BOURDAIN: But it was an area called the dry valleys which is about 1 percent of the total land mass. Only 1 percent of the total land mass in Antarctica. And it's completely devoid of snow or ice. It looks like the surface of Mars. And in fact they use it to test things like the Mars Rover. Very beautiful, very eerie, and we went camping there at the foot of a glacier and even had a beach party.

CABRERA: Wow. And how was it filming in such extreme conditions?

BOURDAIN: It's tough. You're getting in and out of the protective gear, having to conform to rigorous rules as far as your behavior. You know -- one example would be, you know, you don't urinate on the ground anywhere in Antarctica. It's bottled, transferred to a 55- gallon, eventually shipped back to the states along with every other, you know, waste left by anybody. So it's extraordinary. That's both inspiring and makes things difficult.

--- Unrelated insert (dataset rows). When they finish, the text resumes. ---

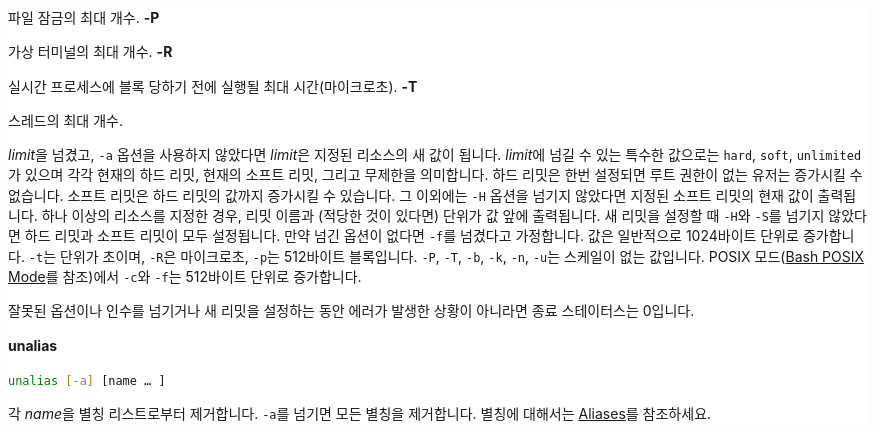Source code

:   파일 잠금의 최대 개수.
**-P**

  가상 터미널의 최대 개수.
**-R**

  실시간 프로세스에 블록 당하기 전에 실행될 최대 시간(마이크로초).
**-T**

  스레드의 최대 개수.

*limit*을 넘겼고, `-a` 옵션을 사용하지 않았다면 *limit*은 지정된 리소스의 새 값이 됩니다. *limit*에 넘길 수 있는 특수한 값으로는 `hard`, `soft`, `unlimited`가 있으며 각각 현재의 하드 리밋, 현재의 소프트 리밋, 그리고 무제한을 의미합니다. 하드 리밋은 한번 설정되면 루트 권한이 없는 유저는 증가시킬 수 없습니다. 소프트 리밋은 하드 리밋의 값까지 증가시킬 수 있습니다. 그 이외에는 `-H` 옵션을 넘기지 않았다면 지정된 소프트 리밋의 현재 값이 출력됩니다. 하나 이상의 리소스를 지정한 경우, 리밋 이름과 (적당한 것이 있다면) 단위가 값 앞에 출력됩니다. 새 리밋을 설정할 때 `-H`와 `-S`를 넘기지 않았다면 하드 리밋과 소프트 리밋이 모두 설정됩니다. 만약 넘긴 옵션이 없다면 `-f`를 넘겼다고 가정합니다. 값은 일반적으로 1024바이트 단위로 증가합니다. `-t`는 단위가 초이며, `-R`은 마이크로초, `-p`는 512바이트 블록입니다. `-P`, `-T`, `-b`, `-k`, `-n`, `-u`는 스케일이 없는 값입니다. POSIX 모드([Bash POSIX Mode](chapter_6_11.html)를 참조)에서 `-c`와 `-f`는 512바이트 단위로 증가합니다.

잘못된 옵션이나 인수를 넘기거나 새 리밋을 설정하는 동안 에러가 발생한 상황이 아니라면 종료 스테이터스는 0입니다.

**unalias**

```sh
unalias [-a] [name … ]
```
각 *name*을 별칭 리스트로부터 제거합니다. `-a`를 넘기면 모든 별칭을 제거합니다. 별칭에 대해서는 [Aliases](chapter_6_6.html)를 참조하세요.
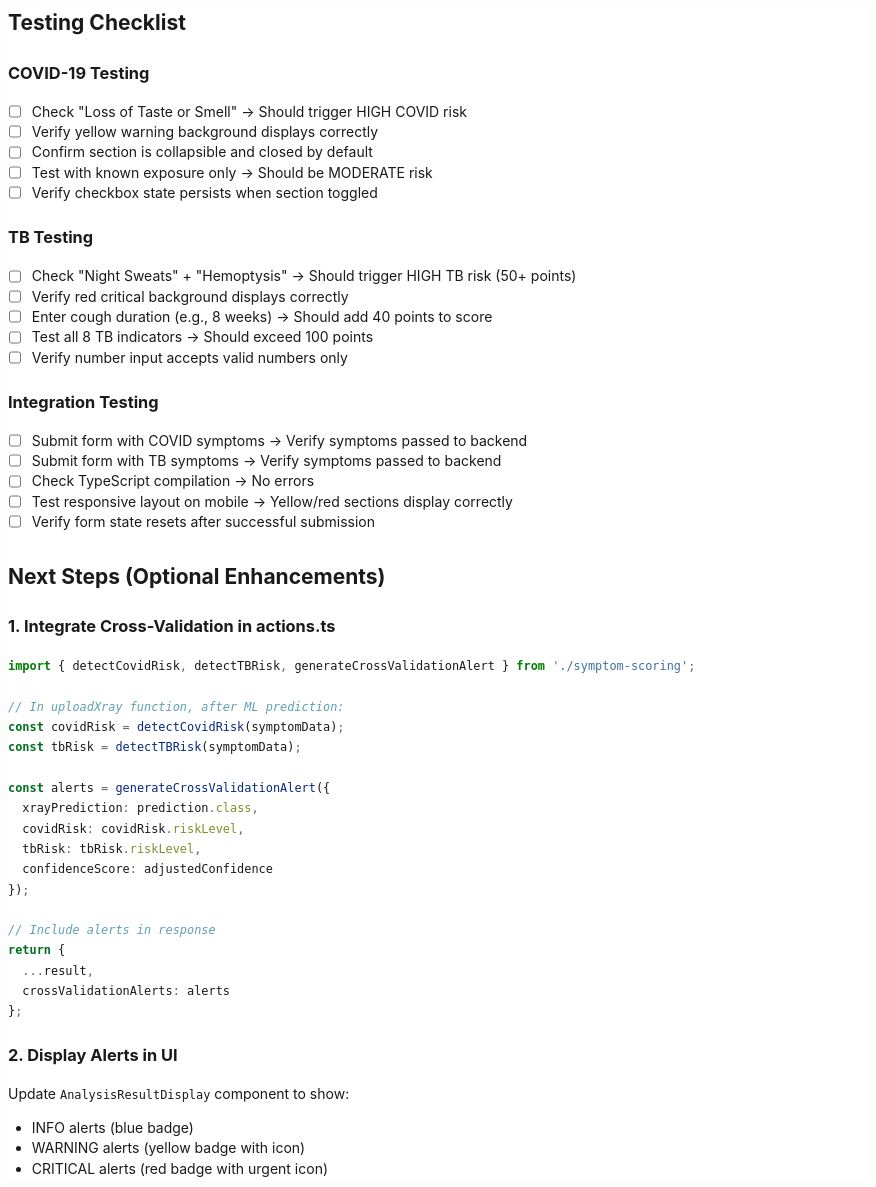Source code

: ## Testing Checklist

### COVID-19 Testing
- [ ] Check "Loss of Taste or Smell" → Should trigger HIGH COVID risk
- [ ] Verify yellow warning background displays correctly
- [ ] Confirm section is collapsible and closed by default
- [ ] Test with known exposure only → Should be MODERATE risk
- [ ] Verify checkbox state persists when section toggled

### TB Testing
- [ ] Check "Night Sweats" + "Hemoptysis" → Should trigger HIGH TB risk (50+ points)
- [ ] Verify red critical background displays correctly
- [ ] Enter cough duration (e.g., 8 weeks) → Should add 40 points to score
- [ ] Test all 8 TB indicators → Should exceed 100 points
- [ ] Verify number input accepts valid numbers only

### Integration Testing
- [ ] Submit form with COVID symptoms → Verify symptoms passed to backend
- [ ] Submit form with TB symptoms → Verify symptoms passed to backend
- [ ] Check TypeScript compilation → No errors
- [ ] Test responsive layout on mobile → Yellow/red sections display correctly
- [ ] Verify form state resets after successful submission

## Next Steps (Optional Enhancements)

### 1. Integrate Cross-Validation in actions.ts
```typescript
import { detectCovidRisk, detectTBRisk, generateCrossValidationAlert } from './symptom-scoring';

// In uploadXray function, after ML prediction:
const covidRisk = detectCovidRisk(symptomData);
const tbRisk = detectTBRisk(symptomData);

const alerts = generateCrossValidationAlert({
  xrayPrediction: prediction.class,
  covidRisk: covidRisk.riskLevel,
  tbRisk: tbRisk.riskLevel,
  confidenceScore: adjustedConfidence
});

// Include alerts in response
return {
  ...result,
  crossValidationAlerts: alerts
};
```

### 2. Display Alerts in UI
Update `AnalysisResultDisplay` component to show:
- INFO alerts (blue badge)
- WARNING alerts (yellow badge with icon)
- CRITICAL alerts (red badge with urgent icon)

CABRERA: Yes, no kidding. Not so convenient when it comes to the everyday things we take for granted.

BOURDAIN: A lot of rules, you know, because when things go wrong in Antarctica, they go really, really, really wrong.

CABRERA: How interesting. What a great, great opportunity to experience that.

BOURDAIN: It is -- one of the most incredible experiences of my life.


CABRERA: He's going to take you there. You're going to be able to experience it as well tonight.

Thank you for being with us. I'm Ana Cabrera in New York. We hope you had a great weekend. And have a great week ahead. "ANTHONY BOURDAIN, PARTS UNKNOWN" starts right NOW.